LLM logical correctness is measured by chain validity, entailment accuracy, and downstream task pass rates. Use both online trace checks and offline datasets, because FOL failures often appear only after several turns. Record the evaluator version with every run so prompt and model changes can be compared later:

  • ReasoningQuality — returns 0–1 plus a reason for the validity of an agent’s reasoning chain across the trajectory.
  • FactualConsistency — NLI-based check between a generated claim and provided context.
  • agent.trajectory.step trace review — inspect the exact step where the model introduced a missing premise, reversed a quantifier, or skipped a tool precondition.
  • Per-step pass rate (dashboard signal) — track each chain step independently; an agent that fails one step in five is silently broken on long chains.
  • Quantifier-scope test set — a small held-out set of FOL-shaped problems with all/some/no quantifiers; a sharp regression detector.
  • Argument-correctness cohort — keep premise-conclusion examples separate from arithmetic and retrieval examples, because each failure mode needs a different prompt or fallback.
from fi.evals import ReasoningQuality, FactualConsistency

rq = ReasoningQuality()
result = rq.evaluate(
    input="All humans are mortal. Socrates is a human.",
    output="Therefore Socrates is mortal.",
)
print(result.score, result.reason)

Common Mistakes

These errors often survive unit tests because the final answer still sounds coherent:

  • Treating fluent chain-of-thought as valid. Many fluent chains contain quantifier reversals or undistributed middle terms; check validity, not style.
  • Skipping NLI checks for retrieved-content entailment. A model can paraphrase a clause into a stronger claim than the source supports; FactualConsistency catches this.
  • Using a single overall reasoning score. Aggregate scores hide step-level breaks; track per-step pass rate and inspect the failing trace span.
  • Comparing FOL competence with arithmetic. FOL reasoning and arithmetic reasoning fail differently; keep separate test sets and thresholds.
  • Treating chain-of-thought as the verifier. Use a separate evaluator (or judge model) to grade the chain; the same model cannot reliably check its own logic.

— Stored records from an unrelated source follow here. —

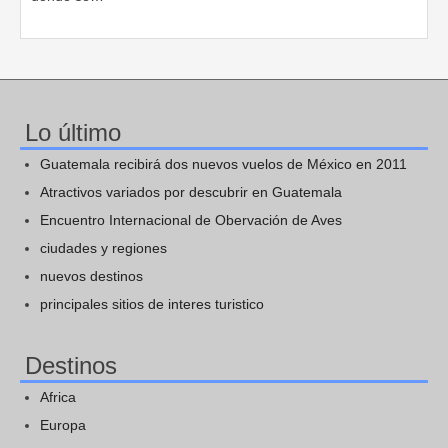
Lo último
Guatemala recibirá dos nuevos vuelos de México en 2011
Atractivos variados por descubrir en Guatemala
Encuentro Internacional de Obervación de Aves
ciudades y regiones
nuevos destinos
principales sitios de interes turistico
Destinos
Africa
Europa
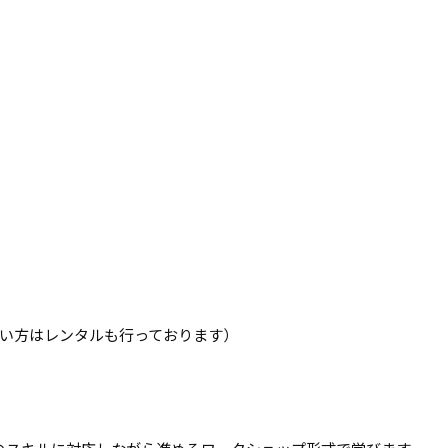
ない方はレンタルも行っております）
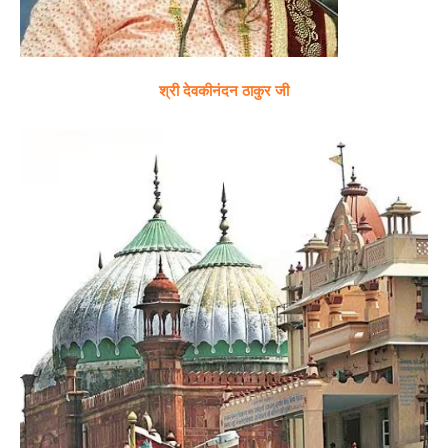
श्री देवकीनंदन ठाकुर जी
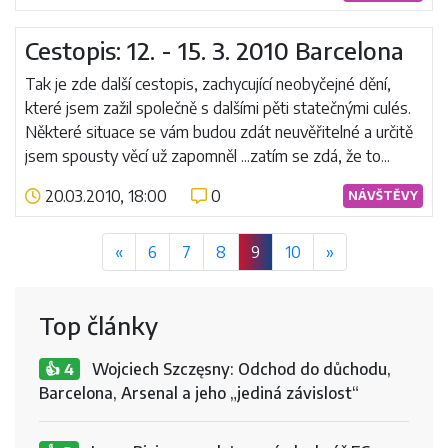
Číst více
Cestopis: 12. - 15. 3. 2010 Barcelona
Tak je zde další cestopis, zachycující neobyčejné dění,
které jsem zažil společně s dalšími pěti statečnými culés.
Některé situace se vám budou zdát neuvěřitelné a určitě
jsem spousty věcí už zapomněl ...zatím se zdá, že to...
20.03.2010, 18:00
0
NÁVŠTĚVY
Číst více
«
6
7
8
9
10
»
Top články
Wojciech Szczęsny: Odchod do důchodu,
👍 4
Barcelona, Arsenal a jeho „jediná závislost“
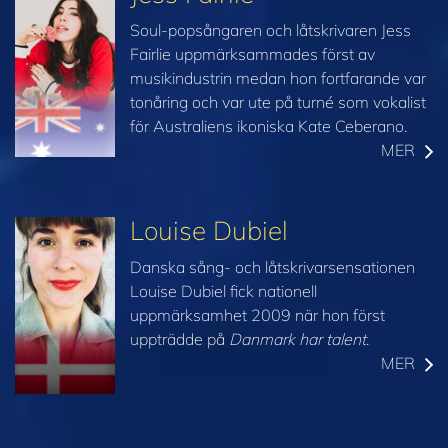
Soul-popsångaren och låtskrivaren Jess
Fairlie uppmärksammades först av
musikindustrin medan hon fortfarande var
tonåring och var ute på turné som vokalist
för Australiens ikoniska Kate Ceberano.
MER
Louise Dubiel
Danska sång- och låtskrivarsensationen
Louise Dubiel fick nationell
uppmärksamhet 2009 när hon först
uppträdde på
Danmark har talent
.
MER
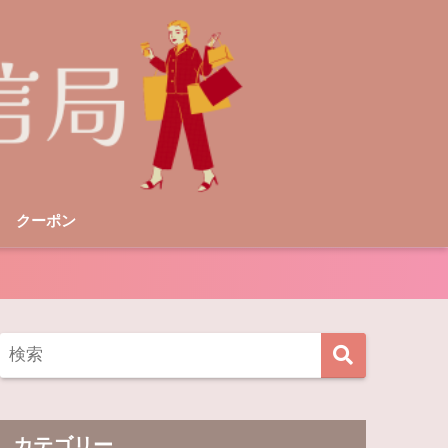
クーポン
カテゴリー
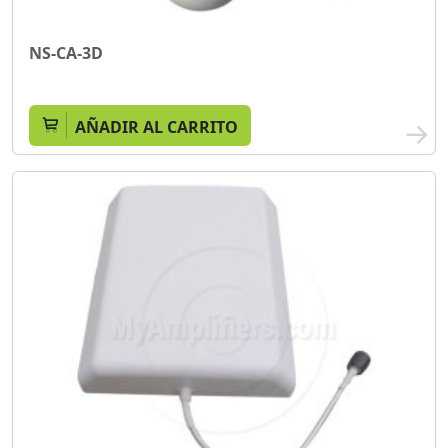
NS-CA-3D
AÑADIR AL CARRITO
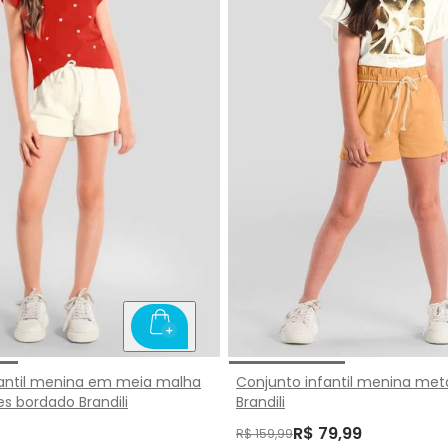
fantil menina em meia malha
Conjunto infantil menina met
 bordado Brandili
Brandili
R$ 79,99
R$ 159,99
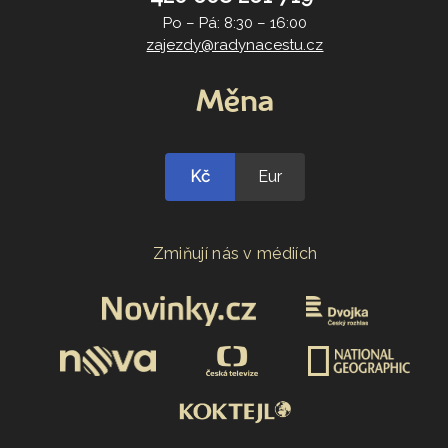
Po – Pá: 8:30 – 16:00
zajezdy@radynacestu.cz
Měna
Kč
Eur
Zmiňují nás v médiích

Frequently Asked Questions

What is first-order logic?

First-order logic is a formal language with predicates, variables, quantifiers, and logical connectives that lets you express statements about objects and their relations and supports automated theorem proving.

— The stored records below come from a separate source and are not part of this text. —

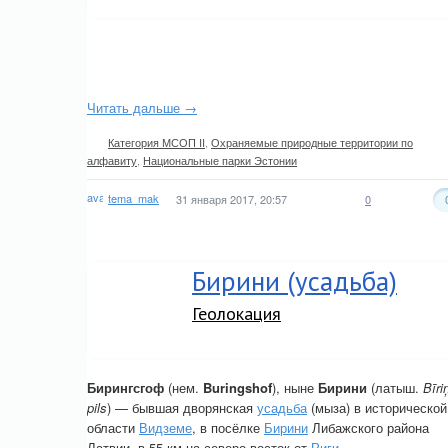
Читать дальше →
Категория МСОП II
,
Охраняемые природные территории по
алфавиту
,
Национальные парки Эстонии
tema_mak
31 января 2017, 20:57
0
Бирини (усадьба)
Геолокация
Бирингсгоф
(нем.
Buringshof
), ныне
Бирини
(латыш.
Bīri
pils
) — бывшая дворянская
усадьба
(мыза) в исторической
области
Видземе
, в посёлке
Бирини
Либажского района
Латвии, в 55 км на северо-восток от
Риги
.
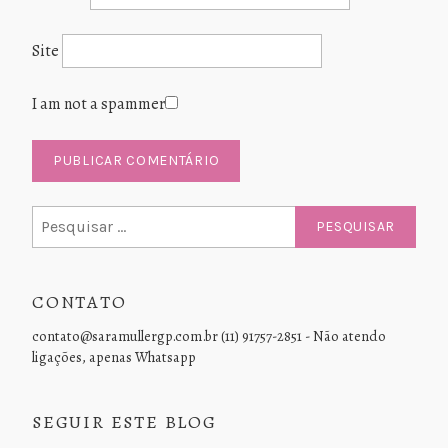
Site
I am not a spammer
Pesquisar
por:
CONTATO
contato@saramullergp.com.br (11) 91757-2851 - Não atendo
ligações, apenas Whatsapp
SEGUIR ESTE BLOG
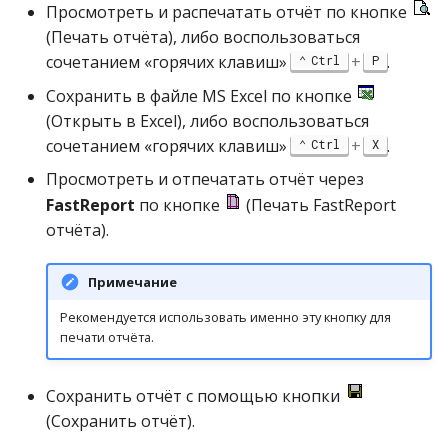
Просмотреть и распечатать отчёт по кнопке
(Печать отчёта), либо воспользоваться
сочетанием «горячих клавиш»
+
.
Ctrl
P
Сохранить в файле MS Excel по кнопке
(Открыть в Excel), либо воспользоваться
сочетанием «горячих клавиш»
+
.
Ctrl
X
Просмотреть и отпечатать отчёт через
FastReport
по кнопке
(Печать FastReport
отчёта).
Примечание
Рекомендуется использовать именно эту кнопку для
печати отчёта.
Сохранить отчёт с помощью кнопки
(Сохранить отчёт).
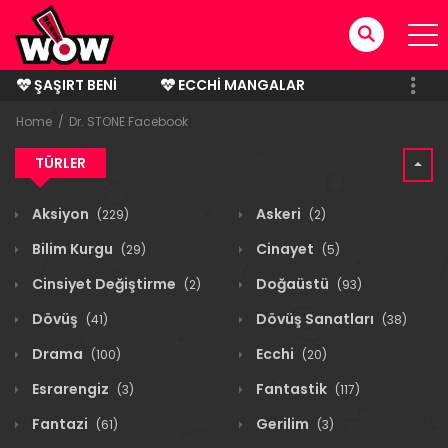
ŞAŞIRT BENI
ECCHI MANGALAR
BITMIŞ MANGALAR
Home
Dr. STONE Facebook
TÜRLER
Aksiyon
Askeri
(229)
(2)
Bilim Kurgu
Cinayet
(29)
(5)
Cinsiyet Değiştirme
Doğaüstü
(2)
(93)
Dövüş
Dövüş Sanatları
(41)
(38)
Drama
Ecchi
(100)
(20)
Esrarengiz
Fantastik
(3)
(117)
Fantazi
Gerilim
(61)
(3)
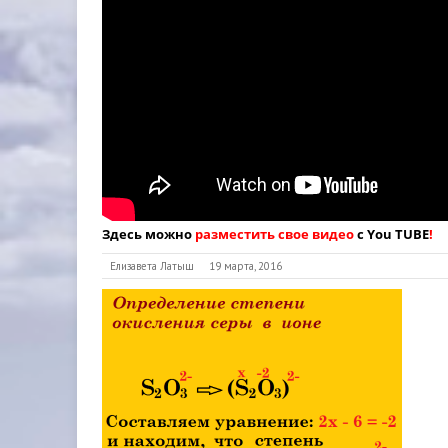
Здесь можно
разместить свое видео
с You TUBE
!
Елизавета Латыш
19 марта, 2016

How is first-order logic different from propositional logic?

Propositional logic deals only with whole statements that are true or false. First-order logic adds variables, predicates, and quantifiers (∀, ∃) so you can reason about classes of objects, not just specific ones.

How does FutureAGI evaluate LLM reasoning involving FOL?

FutureAGI's ReasoningQuality evaluator scores reasoning traces, while FactualConsistency checks whether claims are entailed by reference context. Teams inspect agent.trajectory.step spans for the step that broke.